Exercise directions: Format the text lines in the data below as a JSON list of strings, one string per line, skipping blank lines and leaving out the picture markers.
*** Task inputs ***
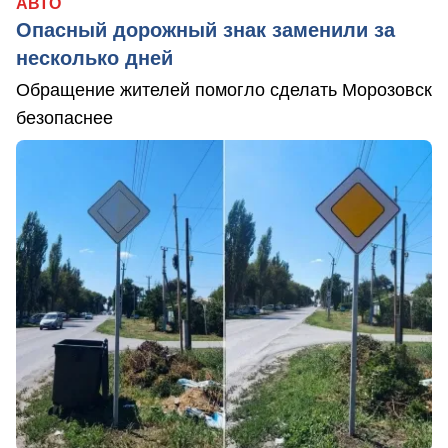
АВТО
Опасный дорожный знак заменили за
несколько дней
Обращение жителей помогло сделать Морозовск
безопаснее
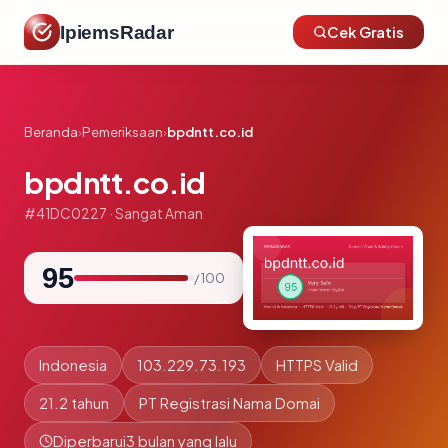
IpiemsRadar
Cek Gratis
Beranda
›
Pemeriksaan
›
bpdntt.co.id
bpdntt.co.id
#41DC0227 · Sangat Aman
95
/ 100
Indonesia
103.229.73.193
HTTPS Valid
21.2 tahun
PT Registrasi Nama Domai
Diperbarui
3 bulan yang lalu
***
Response to this exercise:
[
  "АВТО",
  "Опасный дорожный знак заменили за",
  "несколько дней",
  "Обращение жителей помогло сделать Морозовск",
  "безопаснее",
  "IpiemsRadar",
  "Cek Gratis",
  "Beranda",
  "›",
  "Pemeriksaan",
  "›",
  "bpdntt.co.id",
  "bpdntt.co.id",
  "#41DC0227 · Sangat Aman",
  "95",
  "/ 100",
  "Indonesia",
  "103.229.73.193",
  "HTTPS Valid",
  "21.2 tahun",
  "PT Registrasi Nama Domai",
  "Diperbarui",
  "3 bulan yang lalu"
]